Not so with relevant life plans. With these, HMRC usually allows premiums to be deducted as a business expense, saving the company corporation tax. There’s also no employer or employee National Insurance to pay on the premiums. These savings combine to ensure that relevant life cover is often significantly cheaper than a policy paid for by an individual. It can therefore offer a company director considerable savings at both the personal and corporate level.
More than a quarter of estates passing on death contain an insurance policy, most commonly life insurance . If you’re a company director and you currently pay for your own life insurance from your own income, you could save money by having your company pay for this cover instead. In broad terms, a basic rate taxpayer currently paying £100 a month for a personal life insurance plan could save 31.5% every month by switching to a relevant life policy. Those in higher tax brackets could save even more.
The Drewberry website has a useful calculator that can help you get an estimate of your likely savings.

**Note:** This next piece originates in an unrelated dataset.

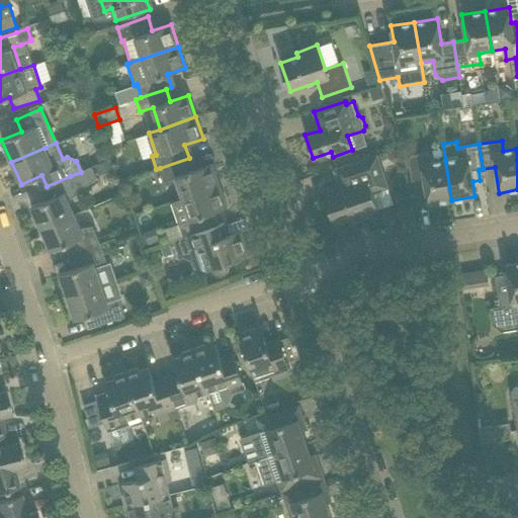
[(451,200),(445,160),(432,162),(430,152),(408,156),(412,181),(424,179),(428,204),(451,200)]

Not only can directors save money on their personal cover, but the corporation tax and National Insurance savings offered by relevant life insurance make it attractive for businesses too – especially small start-ups.
For instance, relevant life cover provided to employees is not typically treated as a taxable benefit in kind, whereas some other insurance policies provided by employers (e.g. private medical insurance) might be. A valuable employee benefit like this can be used to recruit and retain employees, as well as making them feel more valued and so aiding their productivity.
High earners with substantial pension pots may also benefit. These individuals could find relevant life insurance a better alternative to standard death-in-service benefits. This is because death-in-service payouts are generally classed as being a pension benefit for tax purposes and are added to an employee’s pension pot. A death-in-service payout of a multiple of salary could easily tip a person’s pension over the lifetime allowance (£1 million in the 2016/17 tax year) and the excess would incur a 55 per cent penalty tax.
Relevant life policies, when written into a relevant life trust for the beneficiaries, also escape inheritance tax (IHT) because the payout never becomes part of the deceased’s estate. This makes them attractive for people who already have sizeable estates and are concerned about the tax implications of their death.
Moreover, relevant life insurance written into trust can actually be a solution for IHT quandaries. Inheritance tax must be paid before the beneficiaries can access the deceased’s estate. As the trust containing the payout isn’t part of the estate, it provides the deceased’s beneficiaries with cash on hand to pay the IHT bill as it falls due.
Relevant life cover was introduced partly to address the inequality between small and large companies in terms of the life cover available. Whereas larger firms have the option of group life insurance, companies with fewer than five employees (which make up a significant proportion of the UK’s business population) don’t have access to this market. Even a single director can obtain relevant life cover with the associated tax advantages, making it very SME-friendly.
When you reflect that in relevant life cover you’ve got a product that can address issues of protection, tax efficiency, tax planning, business startups, employee benefits, retirement planning and estate planning all at once, it’s remarkable that more people don’t know about it.
The best way to decide whether relevant life insurance is right for you and/or your company is to ask a specialist adviser. There are however certain pitfalls associated with this type of cover, so it’s important to tread carefully.
For instance, the policy must pay out before an employee reaches 75 and the primary purpose of the plan must not be seen to be tax avoidance on the company’s behalf. Relevant life must also have no critical illness element attached, and cannot have a surrender value. Furthermore, although company directors are eligible for relevant life cover, it is not typically available to sole traders or partners in a partnership etc.
Your adviser will help you find the right cover for you, and also adviser you on how to make best use of all the tax benefits it offers. This is why it’s so important to see a protection specialist who understands this area comprehensively and can source products from the whole of the market.